- _TASK STATEMENT_
Revise all of the records below so that every occurrence of "Step #" reads "Stage #", leaving all other text unchanged. Omit the pictures from your version.

• • • •

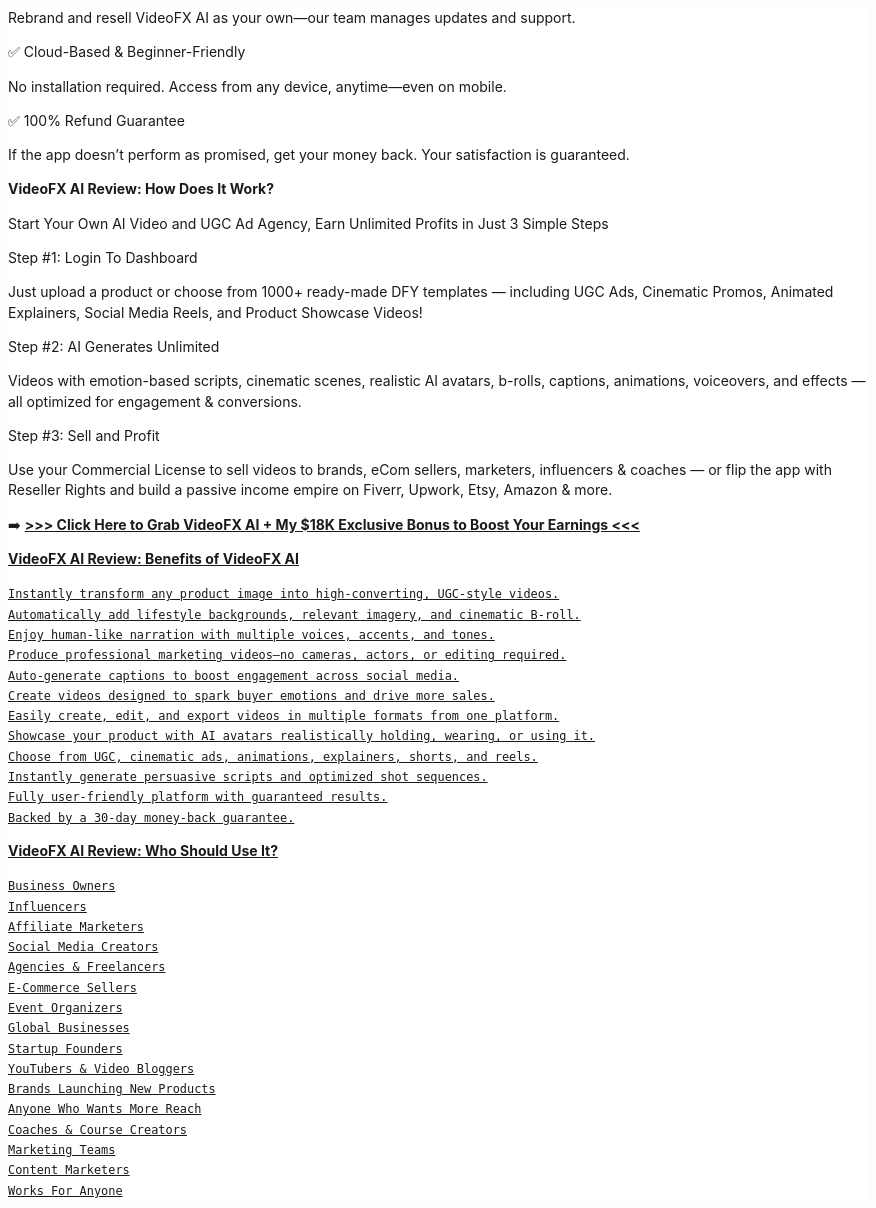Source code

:Rebrand and resell VideoFX AI as your own—our team manages updates and support.

✅ Cloud-Based & Beginner-Friendly

No installation required. Access from any device, anytime—even on mobile.

✅ 100% Refund Guarantee

If the app doesn’t perform as promised, get your money back. Your satisfaction is guaranteed.

**VideoFX AI Review: How Does It Work?**

Start Your Own AI Video and UGC Ad Agency, Earn Unlimited Profits in Just 3 Simple Steps

Step #1: Login To Dashboard

Just upload a product or choose from 1000+ ready-made DFY templates — including UGC Ads, Cinematic Promos, Animated Explainers, Social Media Reels, and Product Showcase Videos!

Step #2: AI Generates Unlimited

Videos with emotion-based scripts, cinematic scenes, realistic AI avatars, b-rolls, captions, animations, voiceovers, and effects — all optimized for engagement & conversions.

Step #3: Sell and Profit

Use your Commercial License to sell videos to brands, eCom sellers, marketers, influencers & coaches — or flip the app with Reseller Rights and build a passive income empire on Fiverr, Upwork, Etsy, Amazon & more.

➡️ **<a href='https://marketingprofitmedia.com/videofx-ai-review/'> >>> Click Here to Grab VideoFX AI + My $18K Exclusive Bonus to Boost Your Earnings <<<**

**VideoFX AI Review: Benefits of VideoFX AI**

    Instantly transform any product image into high-converting, UGC-style videos.
    Automatically add lifestyle backgrounds, relevant imagery, and cinematic B-roll.
    Enjoy human-like narration with multiple voices, accents, and tones.
    Produce professional marketing videos—no cameras, actors, or editing required.
    Auto-generate captions to boost engagement across social media.
    Create videos designed to spark buyer emotions and drive more sales.
    Easily create, edit, and export videos in multiple formats from one platform.
    Showcase your product with AI avatars realistically holding, wearing, or using it.
    Choose from UGC, cinematic ads, animations, explainers, shorts, and reels.
    Instantly generate persuasive scripts and optimized shot sequences.
    Fully user-friendly platform with guaranteed results.
    Backed by a 30-day money-back guarantee.

**VideoFX AI Review: Who Should Use It?**

    Business Owners
    Influencers
    Affiliate Marketers
    Social Media Creators
    Agencies & Freelancers
    E-Commerce Sellers
    Event Organizers
    Global Businesses
    Startup Founders
    YouTubers & Video Bloggers
    Brands Launching New Products
    Anyone Who Wants More Reach
    Coaches & Course Creators
    Marketing Teams
    Content Marketers
    Works For Anyone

• • • •

- _RESULT BELOW_
Source code

:Rebrand and resell VideoFX AI as your own—our team manages updates and support.

✅ Cloud-Based & Beginner-Friendly

No installation required. Access from any device, anytime—even on mobile.

✅ 100% Refund Guarantee

If the app doesn’t perform as promised, get your money back. Your satisfaction is guaranteed.

**VideoFX AI Review: How Does It Work?**

Start Your Own AI Video and UGC Ad Agency, Earn Unlimited Profits in Just 3 Simple Steps

Stage #1: Login To Dashboard

Just upload a product or choose from 1000+ ready-made DFY templates — including UGC Ads, Cinematic Promos, Animated Explainers, Social Media Reels, and Product Showcase Videos!

Stage #2: AI Generates Unlimited

Videos with emotion-based scripts, cinematic scenes, realistic AI avatars, b-rolls, captions, animations, voiceovers, and effects — all optimized for engagement & conversions.

Stage #3: Sell and Profit

Use your Commercial License to sell videos to brands, eCom sellers, marketers, influencers & coaches — or flip the app with Reseller Rights and build a passive income empire on Fiverr, Upwork, Etsy, Amazon & more.

➡️ **<a href='https://marketingprofitmedia.com/videofx-ai-review/'> >>> Click Here to Grab VideoFX AI + My $18K Exclusive Bonus to Boost Your Earnings <<<**

**VideoFX AI Review: Benefits of VideoFX AI**

    Instantly transform any product image into high-converting, UGC-style videos.
    Automatically add lifestyle backgrounds, relevant imagery, and cinematic B-roll.
    Enjoy human-like narration with multiple voices, accents, and tones.
    Produce professional marketing videos—no cameras, actors, or editing required.
    Auto-generate captions to boost engagement across social media.
    Create videos designed to spark buyer emotions and drive more sales.
    Easily create, edit, and export videos in multiple formats from one platform.
    Showcase your product with AI avatars realistically holding, wearing, or using it.
    Choose from UGC, cinematic ads, animations, explainers, shorts, and reels.
    Instantly generate persuasive scripts and optimized shot sequences.
    Fully user-friendly platform with guaranteed results.
    Backed by a 30-day money-back guarantee.

**VideoFX AI Review: Who Should Use It?**

    Business Owners
    Influencers
    Affiliate Marketers
    Social Media Creators
    Agencies & Freelancers
    E-Commerce Sellers
    Event Organizers
    Global Businesses
    Startup Founders
    YouTubers & Video Bloggers
    Brands Launching New Products
    Anyone Who Wants More Reach
    Coaches & Course Creators
    Marketing Teams
    Content Marketers
    Works For Anyone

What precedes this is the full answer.